The hardware was also sized to handle the main traffic in PRD, whereas QAS was typically sized with less memory and cores, although having a similar setup (usage of servers and server nodes) and DEV had the lowest requirements and hardware assigned. From a license point of view, only PRD was relevant regarding payments to SAP.

With SAP Integration Suite, all traffic is counted, so each test message is calculated, not only the traffic in PRD. Also, each tenant comes with a base fee (e.g. 4635 EUR / month for a standard edition in December 2024). So there is a reasonable decision to make of you want to spend more than 50K € per year for each environment.

You can lower your costs by just operating two environments: PLAY & PROD

PLAY for all your development and connectivity to systems of the environments

  • Development
  • Test
  • Staging
  • Quality Assurance
  • Validation / Pre-Production

PROD for all connectivity to production systems

However, you might still need develop (and test) your integrations independently and then you have to work with copies of your integration content. Like this, you define a virtualized landscape within your PLAY tenant.

Doing this manually can be painful (and impossible, e.g. when you want to simply test a change coming from an original object that was copied before), so the use of tooling is highly recommended. There is an offering from Figaf, where you can manage a virtual landscape, but can also simply use a copy tool. Please note that copying a value mapping is not used that often as you might expect.

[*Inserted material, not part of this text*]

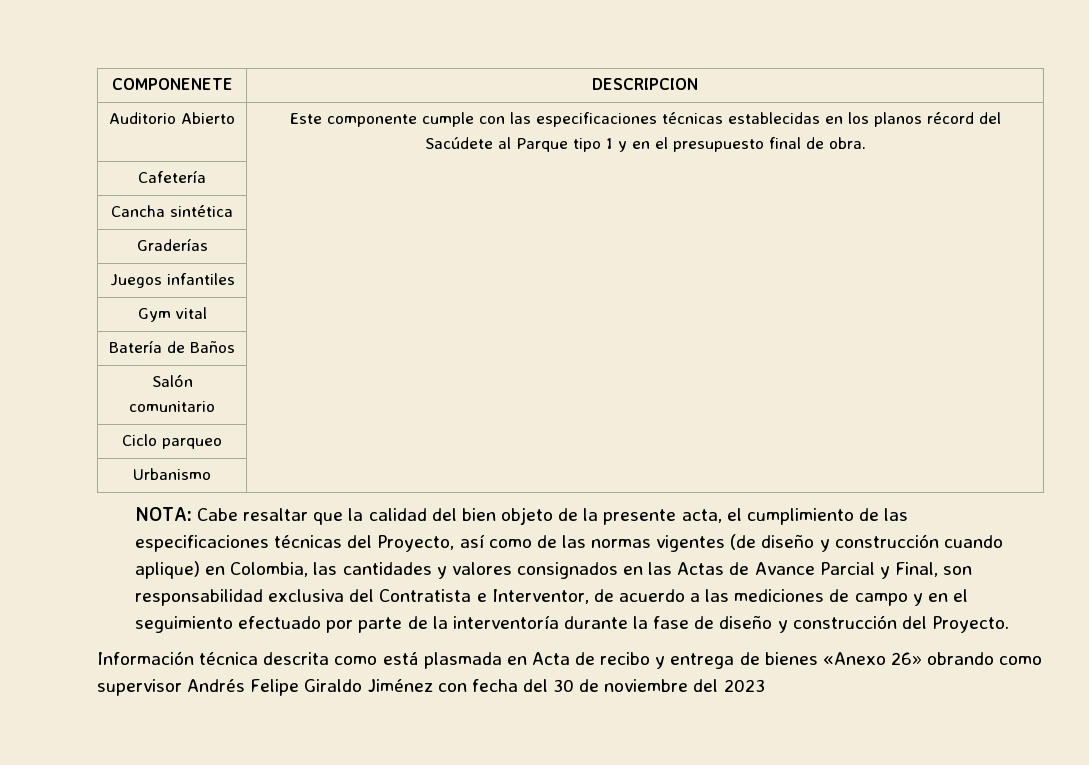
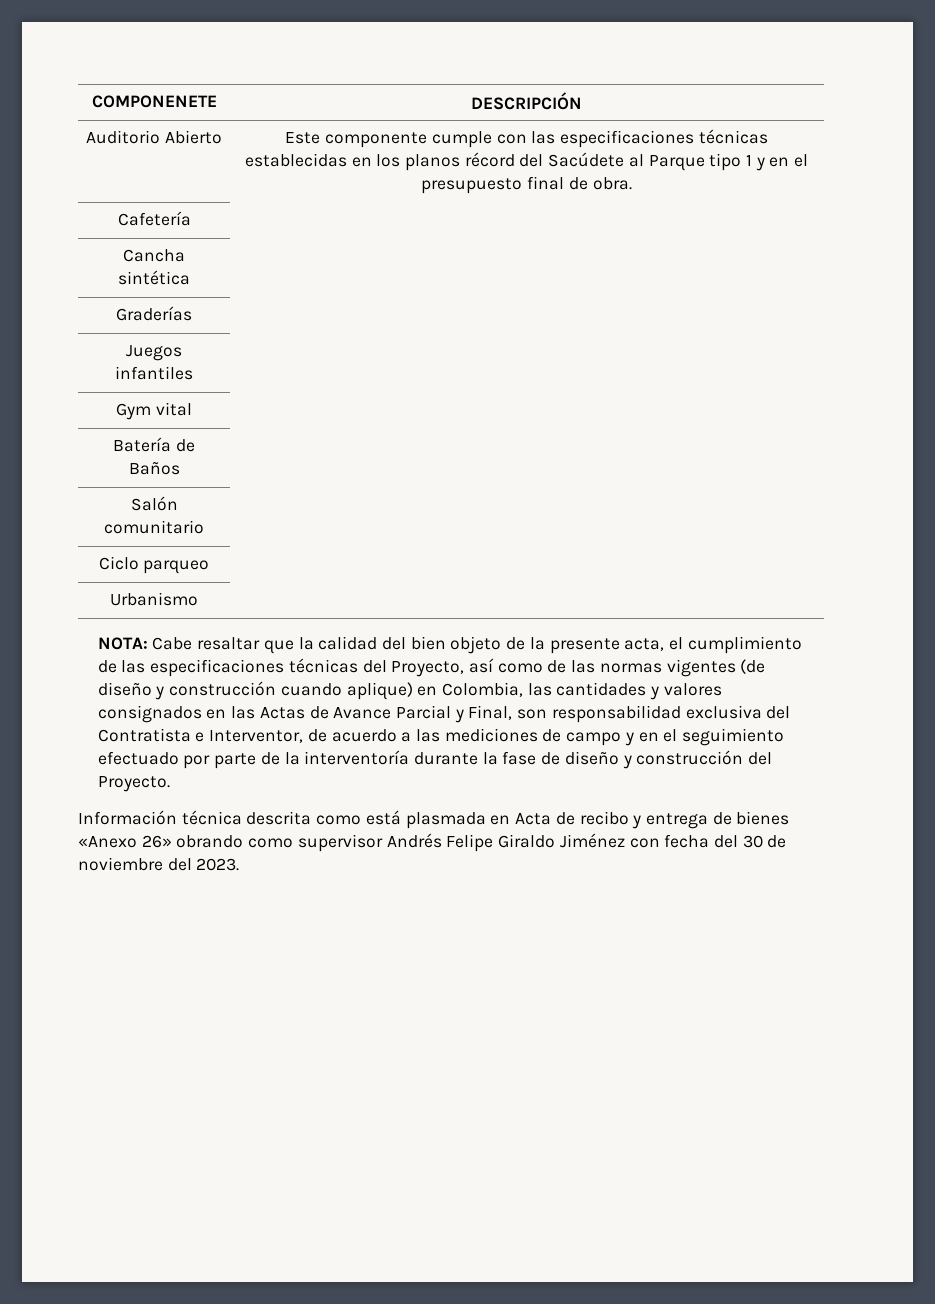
[592,78,698,90] DESCRIPCION -> [471,92,582,110] DESCRIPCIÓN
[723,679,765,692] 2023 -> [196,858,240,871] 2023.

https://api.sap.com/package/de.whint.localtransports/overview

Lastly, lets have a look at a realistic lifecycle of an integration flow in a 2-3 tier environment:

  1. We start with the build in our main integration flow (and package) in our PLAY tenant.
  2. After initial development/unit testing we copy connect the iFlow to a TEST system (many Non-SAP-Systems have just a 2-tier landscape).
  3. After a successful test, we transport the artefact(s) to the PROD tenant and perform the go-live.
  4. Changes to the integration flow can be done either directly in the integration flow or in a (local) copy

Of course you can also change that approach to connect your main iFlow with your TST and QAS systems and run a DEV copy against your DEV systems (also connecting to TST or not connecting the system at all).